Even the abortion industry concedes most late-term abortions aren’t for medical reasons. One late-term abortionist in business for 50 years brazenly admits carrying out more than one abortion just because someone wanted a boy instead of a girl, or vice versa. In his view, every pregnancy is a health risk that justifies abortion — even as late as 22, 25, or 30 weeks.

Colleen McNicholas, chief medical officer for Planned Parenthood’s Missouri branch, testified to Congress in 2019 that her “practice includes [abortion] through the point of viability and … that could be at any point” or no point. In suburbs like College Park, Maryland, and Beverly Hills, California, abortion businesses continue seeking to open “all-trimester” facilities after Dobbs.

So what exactly does Biden think Roe “got right” — discriminatory sex-selection abortions? Partial-birth abortions (federally outlawed in 2003, but members of his cabinet ignore that)? Live dismemberment of babies old enough to undergo life-saving surgery in the womb and receive anesthesia for pain? How many weeks is too late? He never specifies. Neither does Harris, who had several chances in a network interview to name her specific limit and repeatedly declined.

If Biden were only trying to resurrect Roe, that would be bad enough. But it’s worse. Biden backs the so-called Women’s Health Protection Act (an Orwellian title) and urged Congress to “put it on my desk, so I can sign it into law.” This bill would overturn commonsense protections for babies and women in every state and force all-trimester abortion on the whole nation.

Even fellow Democrat Joe Manchin called him out: “They’re trying to make people believe that this is the same thing as codifying Roe v.

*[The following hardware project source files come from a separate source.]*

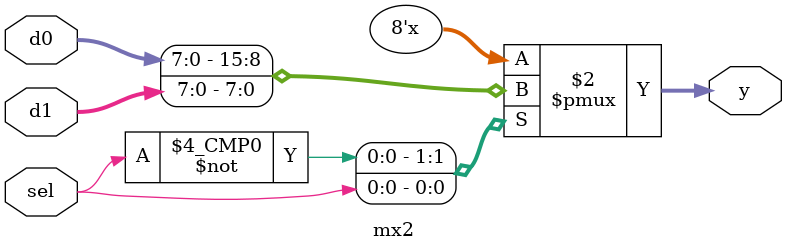
<source format=v>
module mx2(d0, d1, sel, y); //8bits mux2
	
	input [7:0] d0, d1;
	input sel;
	output reg [7:0] y;
	
	always @(sel, d0, d1)
		case (sel)
		1'b0 : y = d0;
		1'b1 : y = d1;
		default y = 8'bxxxx_xxxx;
		endcase
endmodule

</source>
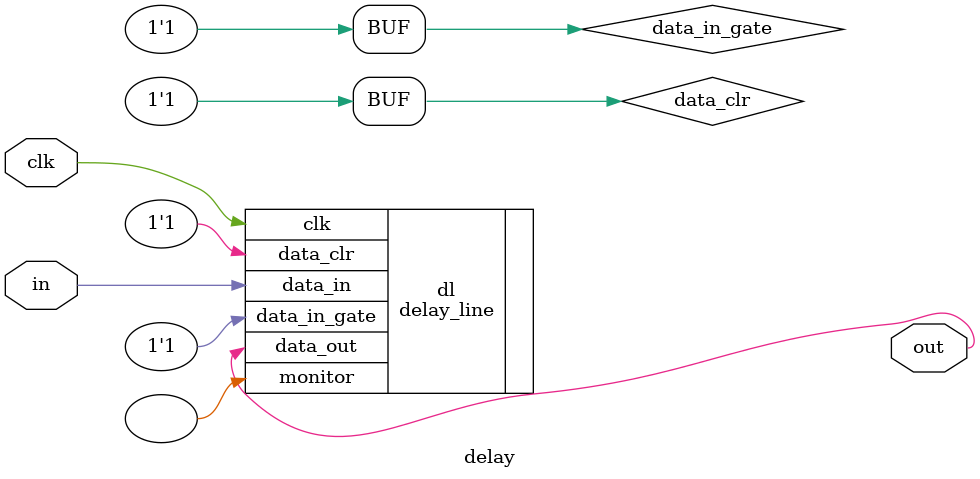
<source format=v>
/* Copyright 2017 Hatim Kanchwala
 *
 * Contributor Hatim Kanchwala <hatim@hatimak.me>
 *
 * This file is licensed under the CERN OHL v. 1.2. You may redistribute and 
 * modify this documentation under the terms of the 
 * CERN OHL v.1.2. (http://ohwr.org/cernohl). This documentation is distributed 
 * WITHOUT ANY EXPRESS OR IMPLIED WARRANTY, INCLUDING OF MERCHANTABILITY, 
 * SATISFACTORY QUALITY AND FITNESS FOR A PARTICULAR PURPOSE. Please see the 
 * CERN OHL v.1.2 for applicable conditions.
 */
 
 module delay
  #(parameter INTERVAL = 1
   )
   (output wire out,

    input wire  clk,
    input wire  in
   );

   reg data_clr = 1'b1;
   reg data_in_gate = 1'b1;

   delay_line #(.STORE_LEN(1), .WORD_WIDTH(INTERVAL)) dl
     (.monitor      (),
      .data_out     (out),

      .clk          (clk),
      .data_in      (in),
      .data_in_gate (data_in_gate),
      .data_clr     (data_clr)
     );

endmodule

</source>
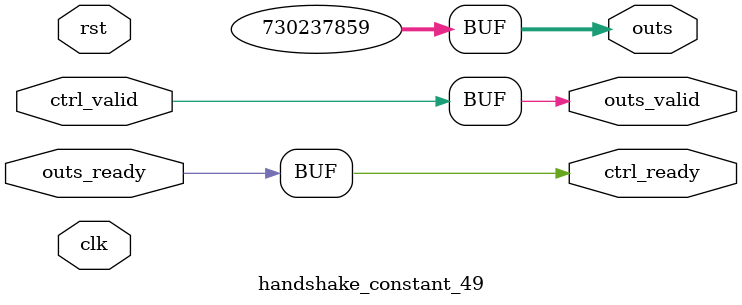
<source format=v>
`timescale 1ns / 1ps
module handshake_constant_49 #(
  parameter DATA_WIDTH = 32  // Default set to 32 bits
) (
  input                       clk,
  input                       rst,
  // Input Channel
  input                       ctrl_valid,
  output                      ctrl_ready,
  // Output Channel
  output [DATA_WIDTH - 1 : 0] outs,
  output                      outs_valid,
  input                       outs_ready
);
  assign outs       = 31'b0101011100001101000101110100011;
  assign outs_valid = ctrl_valid;
  assign ctrl_ready = outs_ready;

endmodule

</source>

Wade. And I want you to know, it’s not. This is not the same. It expands abortion.”

Moreover, Biden and other pro-abortion Democrats like Nancy Pelosi have made clear that, upon taking complete control in Washington, they will destroy the Senate filibuster to impose their agenda. This is one of the longstanding checks and balances that allow the minority party to at least have a voice and not be trampled entirely. They’re that radical.

Kennedy may have had his eyes opened on the inhumane reality of late-term abortion in America. Let’s hope so. His latest evolution supports limits at viability, while his own running mate would prefer 15-18 weeks. But he is unlikely to qualify for the debate. Most likely, it will be Trump and Biden, mano a mano.

One of the most powerful moves Trump can make is to hold Biden’s feet to the fire on where he draws the line on abortion (at any time up to and including the birth of the child) and contrast Biden’s position with support for a reasonable minimum standard with exceptions as he has in the past. Biden shouldn’t struggle to answer the question, “What are your exceptions?” — if indeed he has any.